═══ RECORDS PROVIDED ═══

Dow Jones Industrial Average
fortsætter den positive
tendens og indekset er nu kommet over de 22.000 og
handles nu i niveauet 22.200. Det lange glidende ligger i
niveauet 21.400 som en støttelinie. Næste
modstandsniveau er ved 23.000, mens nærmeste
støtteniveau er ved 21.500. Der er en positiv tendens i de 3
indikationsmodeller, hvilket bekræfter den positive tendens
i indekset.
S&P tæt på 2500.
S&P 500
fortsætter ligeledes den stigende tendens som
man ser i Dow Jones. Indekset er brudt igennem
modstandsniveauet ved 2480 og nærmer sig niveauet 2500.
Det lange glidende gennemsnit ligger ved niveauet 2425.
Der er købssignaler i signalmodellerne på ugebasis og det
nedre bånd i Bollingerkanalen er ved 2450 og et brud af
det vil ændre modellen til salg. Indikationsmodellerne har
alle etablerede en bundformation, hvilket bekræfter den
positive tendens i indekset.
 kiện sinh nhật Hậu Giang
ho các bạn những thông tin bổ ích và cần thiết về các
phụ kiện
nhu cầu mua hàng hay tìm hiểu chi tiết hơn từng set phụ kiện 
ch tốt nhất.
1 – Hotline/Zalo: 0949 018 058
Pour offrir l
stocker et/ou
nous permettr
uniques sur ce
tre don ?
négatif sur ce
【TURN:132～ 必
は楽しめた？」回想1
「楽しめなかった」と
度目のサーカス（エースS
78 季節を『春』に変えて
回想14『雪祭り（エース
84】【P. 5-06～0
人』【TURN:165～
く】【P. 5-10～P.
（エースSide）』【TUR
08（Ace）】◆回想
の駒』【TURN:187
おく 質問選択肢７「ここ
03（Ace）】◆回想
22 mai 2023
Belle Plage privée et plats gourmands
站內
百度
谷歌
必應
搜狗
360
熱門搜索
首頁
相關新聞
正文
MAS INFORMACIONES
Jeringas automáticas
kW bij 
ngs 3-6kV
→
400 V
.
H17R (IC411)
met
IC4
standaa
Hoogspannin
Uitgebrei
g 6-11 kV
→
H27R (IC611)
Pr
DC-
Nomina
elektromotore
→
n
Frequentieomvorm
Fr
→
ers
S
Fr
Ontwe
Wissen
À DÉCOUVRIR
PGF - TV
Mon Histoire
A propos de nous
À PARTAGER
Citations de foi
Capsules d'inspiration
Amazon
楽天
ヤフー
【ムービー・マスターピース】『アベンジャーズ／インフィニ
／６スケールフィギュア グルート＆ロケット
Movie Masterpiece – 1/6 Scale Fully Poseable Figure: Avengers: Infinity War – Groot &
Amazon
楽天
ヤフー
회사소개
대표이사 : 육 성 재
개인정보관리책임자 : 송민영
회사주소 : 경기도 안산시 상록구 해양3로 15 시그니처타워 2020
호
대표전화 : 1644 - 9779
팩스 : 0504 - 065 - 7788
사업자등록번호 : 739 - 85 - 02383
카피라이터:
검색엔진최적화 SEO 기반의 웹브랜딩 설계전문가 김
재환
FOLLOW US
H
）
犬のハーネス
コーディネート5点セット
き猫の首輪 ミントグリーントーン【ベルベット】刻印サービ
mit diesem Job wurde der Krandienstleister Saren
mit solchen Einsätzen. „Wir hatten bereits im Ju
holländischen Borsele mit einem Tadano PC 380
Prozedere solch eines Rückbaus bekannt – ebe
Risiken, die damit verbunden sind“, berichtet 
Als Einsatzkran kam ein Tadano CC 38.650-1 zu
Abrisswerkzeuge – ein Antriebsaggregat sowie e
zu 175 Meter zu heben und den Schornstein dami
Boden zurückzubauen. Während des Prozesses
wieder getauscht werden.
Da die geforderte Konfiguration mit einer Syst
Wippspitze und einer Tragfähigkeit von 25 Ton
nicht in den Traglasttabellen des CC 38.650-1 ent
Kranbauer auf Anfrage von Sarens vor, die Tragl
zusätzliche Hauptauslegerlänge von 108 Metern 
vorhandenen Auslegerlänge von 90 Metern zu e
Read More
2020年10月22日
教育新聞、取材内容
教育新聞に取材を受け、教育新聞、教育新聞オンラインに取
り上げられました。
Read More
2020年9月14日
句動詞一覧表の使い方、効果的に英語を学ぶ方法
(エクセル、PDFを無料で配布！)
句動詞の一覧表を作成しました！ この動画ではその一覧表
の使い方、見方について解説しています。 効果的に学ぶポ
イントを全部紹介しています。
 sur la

═══

## TASK STATEMENT
Repeat everything from the first line down to the line containing "støtteniveau er ved", with both of those lines included.

## RESPONSE AREA
Dow Jones Industrial Average
fortsætter den positive
tendens og indekset er nu kommet over de 22.000 og
handles nu i niveauet 22.200. Det lange glidende ligger i
niveauet 21.400 som en støttelinie. Næste
modstandsniveau er ved 23.000, mens nærmeste
støtteniveau er ved 21.500. Der er en positiv tendens i de 3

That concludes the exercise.